:: Selected extract ::

Volume 27, Number 1 January 1998
The letters pages are dedicated to free expression on societal topics of interest to the physics community. As a forum for all physicists we welcome all views, but of course the Forum on Physics and Society does not necessarily endorse any particular view found in these pages. Readers are most heartily invited to respond to letters, comments, or others items in Physics & Society.
Where Nuclear and High Energy Physicists Went Wrong
The pain we nuclear and high energy physicists are now experiencing due to lack of public support is, in my opinion, well deserved! Before World War II, we never even dreamed of the tremendous amount of public money that has come our way over the last 50 years. We soon forgot that this money was given to us not only because of the military applications of nuclear technology, but also in the belief that peaceful applications of it were the key to a bright future for mankind.
Things went well for 25 years, as nuclear power and radiation technologies developed. Their potential environmental impacts were scientifically analyzed to an extent never even approached by any other technology, before or since. The bright new future was coming to fruition. But in the early 1970's, nuclear technology came under attack from a group of scientific illiterates looking for a political battleground, aided by a tiny minority of scientists. Most of the opponents had minimal scientific or technical competence, but were able to distort and reinterpret the environmental science analyses of nuclear technologists so as to drive the public into an insane fear of anything nuclear.

:: Requests ::
(a) Translate this sentence from the letter on public support for physics into Spanish: "Things went well for 25 years, as nuclear power and radiation technologies developed."
(b) Set down the letter on public support for physics word for word, from "Where Nuclear and" up to and including "future for mankind.".
(c) Resume the letter on public support for physics from the point where it stops.

:: Given information ::
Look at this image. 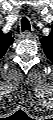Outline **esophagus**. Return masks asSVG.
Wrapping results in <instances>:
<instances>
[{
  "instance_id": "1",
  "label": "esophagus",
  "mask_w": 53,
  "mask_h": 120,
  "mask_svg": "<svg viewBox=\"0 0 53 120\" xmlns=\"http://www.w3.org/2000/svg\"><path fill=\"white\" fill-rule=\"evenodd\" d=\"M22 39H34L35 35L29 31H25L21 34Z\"/></svg>"
}]
</instances>
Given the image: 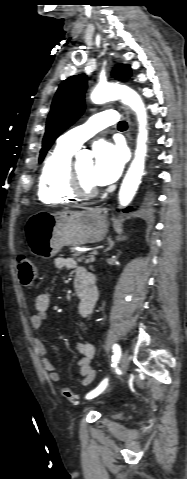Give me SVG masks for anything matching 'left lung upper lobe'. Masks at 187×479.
<instances>
[{"mask_svg":"<svg viewBox=\"0 0 187 479\" xmlns=\"http://www.w3.org/2000/svg\"><path fill=\"white\" fill-rule=\"evenodd\" d=\"M113 76L121 81L131 76L127 64L116 65ZM87 88L86 75H75L64 80L52 102L46 123V131L40 152L39 162H42L54 140L71 126L84 112V94Z\"/></svg>","mask_w":187,"mask_h":479,"instance_id":"obj_1","label":"left lung upper lobe"}]
</instances>
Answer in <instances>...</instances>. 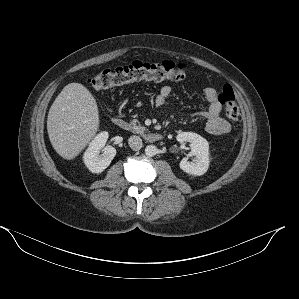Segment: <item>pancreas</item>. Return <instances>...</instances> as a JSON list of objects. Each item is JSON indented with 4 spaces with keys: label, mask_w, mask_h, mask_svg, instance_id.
<instances>
[{
    "label": "pancreas",
    "mask_w": 299,
    "mask_h": 299,
    "mask_svg": "<svg viewBox=\"0 0 299 299\" xmlns=\"http://www.w3.org/2000/svg\"><path fill=\"white\" fill-rule=\"evenodd\" d=\"M127 129L131 130L134 133L144 134L145 131H148V129L144 126H140L138 120L134 119L132 120L128 125Z\"/></svg>",
    "instance_id": "obj_1"
}]
</instances>
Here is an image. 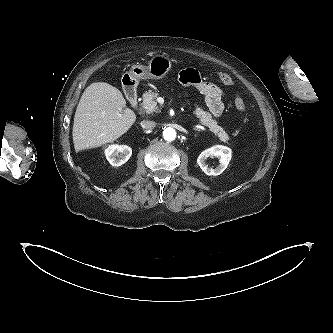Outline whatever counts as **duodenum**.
<instances>
[{
  "label": "duodenum",
  "instance_id": "duodenum-1",
  "mask_svg": "<svg viewBox=\"0 0 333 333\" xmlns=\"http://www.w3.org/2000/svg\"><path fill=\"white\" fill-rule=\"evenodd\" d=\"M124 91L125 94L134 108L138 107V96L136 85L133 80L126 78L124 81Z\"/></svg>",
  "mask_w": 333,
  "mask_h": 333
}]
</instances>
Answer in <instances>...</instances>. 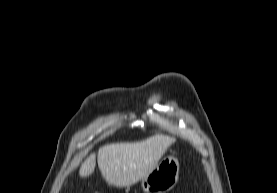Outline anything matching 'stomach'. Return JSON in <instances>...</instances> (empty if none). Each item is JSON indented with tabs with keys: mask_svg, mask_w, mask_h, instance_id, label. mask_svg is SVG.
<instances>
[{
	"mask_svg": "<svg viewBox=\"0 0 277 193\" xmlns=\"http://www.w3.org/2000/svg\"><path fill=\"white\" fill-rule=\"evenodd\" d=\"M179 177V161L167 155L141 179V188L146 193H166L176 185Z\"/></svg>",
	"mask_w": 277,
	"mask_h": 193,
	"instance_id": "0dacf381",
	"label": "stomach"
}]
</instances>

:: Responses in order ::
(a) Las cosas marcharon bien durante 25 años, a medida que se desarrollaban la energía nuclear y las tecnologías de radiación.

(b)
Where Nuclear and High Energy Physicists Went Wrong
The pain we nuclear and high energy physicists are now experiencing due to lack of public support is, in my opinion, well deserved! Before World War II, we never even dreamed of the tremendous amount of public money that has come our way over the last 50 years. We soon forgot that this money was given to us not only because of the military applications of nuclear technology, but also in the belief that peaceful applications of it were the key to a bright future for mankind.

(c)
While this was going on, very few of us did anything to defend the technology that was the underlying reason for the support of our science. Most of us didn't spend the few hours required to read the pertinent scientific literature, and often accepted the distorted information given by Media reporters with close ties to the anti-nuclearites. The American Physical Society gave a prestigious award to one of the leaders of the nuclear opposition, and sponsored at least one report that was widely interpreted as concluding that nuclear power is similar environmentally to coal burning--- by any objective standard, coal burning is at least 100 times worse.The hot issue now is radioactive waste disposal, a "mole hill" of a problem that the anti-nuclear-power people and their Media allies have converted into an unclimbable mountain.
How do we justify the support from Society? We point to the knowledge and understanding of nature we have achieved as a contribution to human culture. In a course I have been teaching for non-science majors about the wonders of our universe, class feedback forced me to all but eliminate discussion of quarks and heavy leptons, and start after the first microsecond with protons, neutrons, electrons, and neutrinos. Other parts of the course that are of most interest to us are of minimal interest to the students - and the public. Surely there is no justification here for billions of dollars of public money.
We try to justify our support by the wonderful contributions of condensed matter physics--- they truly have been stupendous But these fields have received only a very minor share of the public money. We who have received the lion's share have contributed virtually nothing to technology for several decades, nor have we done much else of a practical nature for Society. My solution to our present dilemma is to go back to where we went wrong and try to get back on the right track. There are many ways in which we can support nuclear technology --- a lot more of our efforts should be in that area. It may not be "too late", as long as it is not "too little".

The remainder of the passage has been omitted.